___ DATA FOR THE TASK

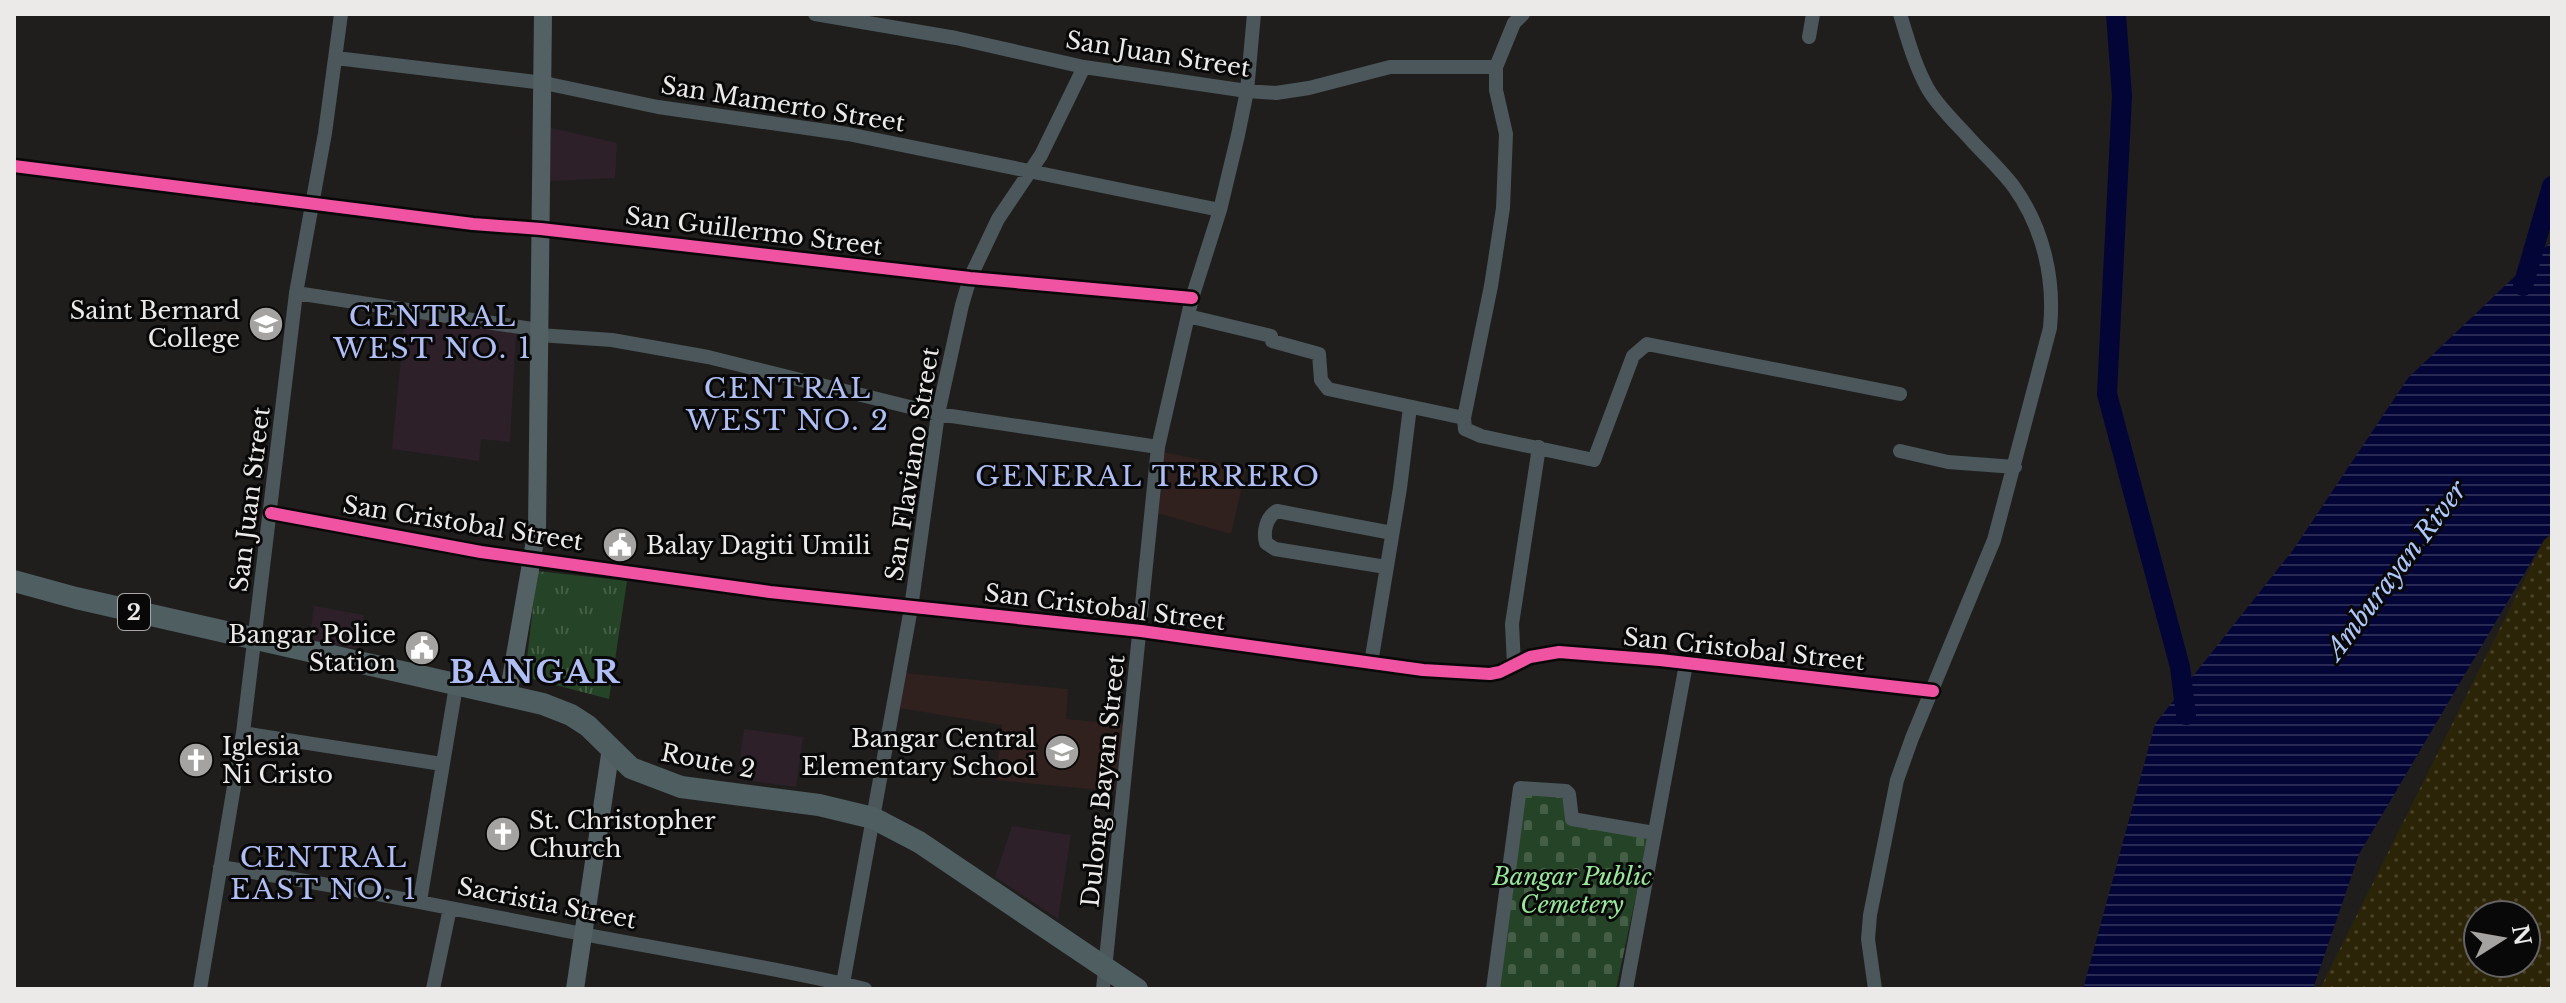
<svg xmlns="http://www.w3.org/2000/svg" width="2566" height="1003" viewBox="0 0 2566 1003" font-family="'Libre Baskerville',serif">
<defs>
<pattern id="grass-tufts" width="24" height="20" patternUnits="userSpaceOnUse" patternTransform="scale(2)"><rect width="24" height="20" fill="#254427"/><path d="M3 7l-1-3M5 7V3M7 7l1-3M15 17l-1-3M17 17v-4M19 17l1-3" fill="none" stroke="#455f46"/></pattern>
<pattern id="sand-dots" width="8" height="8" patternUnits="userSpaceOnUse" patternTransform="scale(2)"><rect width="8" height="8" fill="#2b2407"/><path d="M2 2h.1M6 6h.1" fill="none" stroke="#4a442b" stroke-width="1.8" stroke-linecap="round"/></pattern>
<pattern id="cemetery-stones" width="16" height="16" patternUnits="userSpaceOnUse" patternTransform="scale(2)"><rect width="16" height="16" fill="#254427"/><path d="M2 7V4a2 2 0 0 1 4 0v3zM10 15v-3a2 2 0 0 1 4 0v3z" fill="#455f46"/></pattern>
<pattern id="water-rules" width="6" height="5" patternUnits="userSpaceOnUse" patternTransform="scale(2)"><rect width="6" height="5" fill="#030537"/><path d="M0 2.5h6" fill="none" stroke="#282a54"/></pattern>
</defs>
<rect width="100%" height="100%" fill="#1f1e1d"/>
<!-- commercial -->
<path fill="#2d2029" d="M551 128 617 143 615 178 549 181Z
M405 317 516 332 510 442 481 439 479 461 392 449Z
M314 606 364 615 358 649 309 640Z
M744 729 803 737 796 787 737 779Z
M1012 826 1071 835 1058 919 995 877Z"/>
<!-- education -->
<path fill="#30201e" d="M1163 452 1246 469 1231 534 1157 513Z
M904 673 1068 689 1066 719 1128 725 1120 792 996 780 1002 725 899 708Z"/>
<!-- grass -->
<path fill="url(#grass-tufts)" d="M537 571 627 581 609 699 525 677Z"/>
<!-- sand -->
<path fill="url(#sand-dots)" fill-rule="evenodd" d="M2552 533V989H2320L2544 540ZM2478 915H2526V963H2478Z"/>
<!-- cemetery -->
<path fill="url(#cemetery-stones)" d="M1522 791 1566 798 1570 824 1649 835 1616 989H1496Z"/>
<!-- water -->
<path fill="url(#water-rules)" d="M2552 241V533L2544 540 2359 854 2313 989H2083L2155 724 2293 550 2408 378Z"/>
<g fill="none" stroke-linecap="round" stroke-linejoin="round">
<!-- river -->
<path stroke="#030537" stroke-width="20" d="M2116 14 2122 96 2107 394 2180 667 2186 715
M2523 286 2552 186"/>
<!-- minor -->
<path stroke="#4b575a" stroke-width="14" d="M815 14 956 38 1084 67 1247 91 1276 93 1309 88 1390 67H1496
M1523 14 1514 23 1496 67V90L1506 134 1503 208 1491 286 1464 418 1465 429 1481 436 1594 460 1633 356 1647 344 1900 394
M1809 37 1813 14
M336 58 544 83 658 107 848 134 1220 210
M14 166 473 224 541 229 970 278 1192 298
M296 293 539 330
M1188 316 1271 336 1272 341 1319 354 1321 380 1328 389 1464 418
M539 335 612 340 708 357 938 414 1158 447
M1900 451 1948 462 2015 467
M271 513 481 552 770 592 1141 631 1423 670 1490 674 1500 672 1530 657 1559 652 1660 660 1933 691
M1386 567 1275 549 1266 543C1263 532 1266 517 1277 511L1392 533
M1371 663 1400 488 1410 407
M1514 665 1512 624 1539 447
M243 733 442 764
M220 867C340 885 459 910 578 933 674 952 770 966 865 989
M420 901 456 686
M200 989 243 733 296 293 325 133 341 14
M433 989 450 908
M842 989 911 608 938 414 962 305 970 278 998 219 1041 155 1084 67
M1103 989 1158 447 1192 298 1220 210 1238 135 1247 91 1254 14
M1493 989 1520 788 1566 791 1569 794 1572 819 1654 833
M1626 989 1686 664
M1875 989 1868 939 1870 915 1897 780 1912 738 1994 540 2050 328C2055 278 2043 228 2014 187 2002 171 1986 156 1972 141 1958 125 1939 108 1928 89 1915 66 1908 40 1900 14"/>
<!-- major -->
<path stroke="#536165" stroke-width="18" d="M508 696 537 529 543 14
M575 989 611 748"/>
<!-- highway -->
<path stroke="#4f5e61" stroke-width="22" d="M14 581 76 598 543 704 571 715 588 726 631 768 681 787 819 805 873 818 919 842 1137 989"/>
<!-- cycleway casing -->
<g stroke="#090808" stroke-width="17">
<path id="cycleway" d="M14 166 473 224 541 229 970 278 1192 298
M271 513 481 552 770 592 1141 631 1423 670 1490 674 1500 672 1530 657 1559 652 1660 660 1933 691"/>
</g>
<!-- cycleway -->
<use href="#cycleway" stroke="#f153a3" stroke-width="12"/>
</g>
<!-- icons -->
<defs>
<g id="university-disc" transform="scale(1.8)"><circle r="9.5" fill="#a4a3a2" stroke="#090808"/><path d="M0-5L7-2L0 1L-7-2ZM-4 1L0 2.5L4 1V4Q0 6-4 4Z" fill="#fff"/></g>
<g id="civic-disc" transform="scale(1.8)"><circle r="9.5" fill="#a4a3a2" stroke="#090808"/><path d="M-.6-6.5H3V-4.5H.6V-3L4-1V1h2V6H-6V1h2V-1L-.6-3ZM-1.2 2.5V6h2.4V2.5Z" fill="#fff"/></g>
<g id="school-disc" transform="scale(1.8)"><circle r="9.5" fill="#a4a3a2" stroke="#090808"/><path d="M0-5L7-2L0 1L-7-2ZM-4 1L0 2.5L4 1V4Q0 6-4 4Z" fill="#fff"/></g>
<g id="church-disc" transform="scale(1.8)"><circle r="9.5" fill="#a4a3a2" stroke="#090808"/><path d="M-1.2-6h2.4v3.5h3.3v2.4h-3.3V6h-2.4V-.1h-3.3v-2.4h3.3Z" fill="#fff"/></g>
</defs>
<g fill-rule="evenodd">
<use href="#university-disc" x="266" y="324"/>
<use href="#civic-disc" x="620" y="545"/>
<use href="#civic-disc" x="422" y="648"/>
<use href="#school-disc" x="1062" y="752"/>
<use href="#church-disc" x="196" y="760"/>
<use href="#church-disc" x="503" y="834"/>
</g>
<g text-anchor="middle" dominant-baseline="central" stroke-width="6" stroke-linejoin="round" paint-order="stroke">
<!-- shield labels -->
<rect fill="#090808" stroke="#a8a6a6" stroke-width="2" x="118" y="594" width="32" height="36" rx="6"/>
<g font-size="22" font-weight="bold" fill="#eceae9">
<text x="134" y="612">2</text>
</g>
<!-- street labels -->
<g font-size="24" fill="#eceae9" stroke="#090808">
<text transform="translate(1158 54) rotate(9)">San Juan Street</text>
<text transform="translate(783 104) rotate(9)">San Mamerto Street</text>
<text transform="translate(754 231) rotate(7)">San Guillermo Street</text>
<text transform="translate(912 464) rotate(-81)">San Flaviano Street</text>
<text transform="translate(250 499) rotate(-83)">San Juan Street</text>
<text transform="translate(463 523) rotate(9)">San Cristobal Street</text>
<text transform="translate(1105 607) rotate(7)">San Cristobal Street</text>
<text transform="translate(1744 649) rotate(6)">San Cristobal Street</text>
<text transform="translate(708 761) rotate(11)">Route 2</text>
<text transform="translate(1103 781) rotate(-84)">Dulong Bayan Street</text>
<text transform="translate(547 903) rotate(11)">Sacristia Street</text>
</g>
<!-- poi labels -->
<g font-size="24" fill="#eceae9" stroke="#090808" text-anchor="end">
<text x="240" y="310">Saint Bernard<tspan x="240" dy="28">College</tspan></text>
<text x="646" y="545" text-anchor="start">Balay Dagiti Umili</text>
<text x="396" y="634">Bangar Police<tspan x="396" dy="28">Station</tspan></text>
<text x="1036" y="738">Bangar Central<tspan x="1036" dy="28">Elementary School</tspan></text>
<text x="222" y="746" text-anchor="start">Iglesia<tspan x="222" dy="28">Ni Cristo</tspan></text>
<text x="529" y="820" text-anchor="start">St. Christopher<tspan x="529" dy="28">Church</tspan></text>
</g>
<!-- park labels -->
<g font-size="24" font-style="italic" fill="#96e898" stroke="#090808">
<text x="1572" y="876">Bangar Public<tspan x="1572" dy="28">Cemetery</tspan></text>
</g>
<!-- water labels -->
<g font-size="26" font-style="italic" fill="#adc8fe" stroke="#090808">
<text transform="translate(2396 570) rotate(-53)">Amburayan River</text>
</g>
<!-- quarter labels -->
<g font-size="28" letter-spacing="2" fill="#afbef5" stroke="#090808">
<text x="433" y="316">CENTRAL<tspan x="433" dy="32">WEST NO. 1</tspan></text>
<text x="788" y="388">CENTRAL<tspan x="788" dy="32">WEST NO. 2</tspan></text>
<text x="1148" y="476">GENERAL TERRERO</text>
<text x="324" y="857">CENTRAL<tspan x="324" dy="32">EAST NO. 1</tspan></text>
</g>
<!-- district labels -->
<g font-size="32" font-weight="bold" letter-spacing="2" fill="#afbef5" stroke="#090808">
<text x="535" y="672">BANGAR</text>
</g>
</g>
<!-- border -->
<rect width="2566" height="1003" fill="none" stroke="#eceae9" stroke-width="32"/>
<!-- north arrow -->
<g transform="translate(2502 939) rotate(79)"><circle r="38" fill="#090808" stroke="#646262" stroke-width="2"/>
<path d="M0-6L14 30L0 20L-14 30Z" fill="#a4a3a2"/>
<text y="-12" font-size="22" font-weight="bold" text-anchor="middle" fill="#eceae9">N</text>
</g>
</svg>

______

Each line above that includes the word "italic" is to be copied.

<g font-size="24" font-style="italic" fill="#96e898" stroke="#090808">
<g font-size="26" font-style="italic" fill="#adc8fe" stroke="#090808">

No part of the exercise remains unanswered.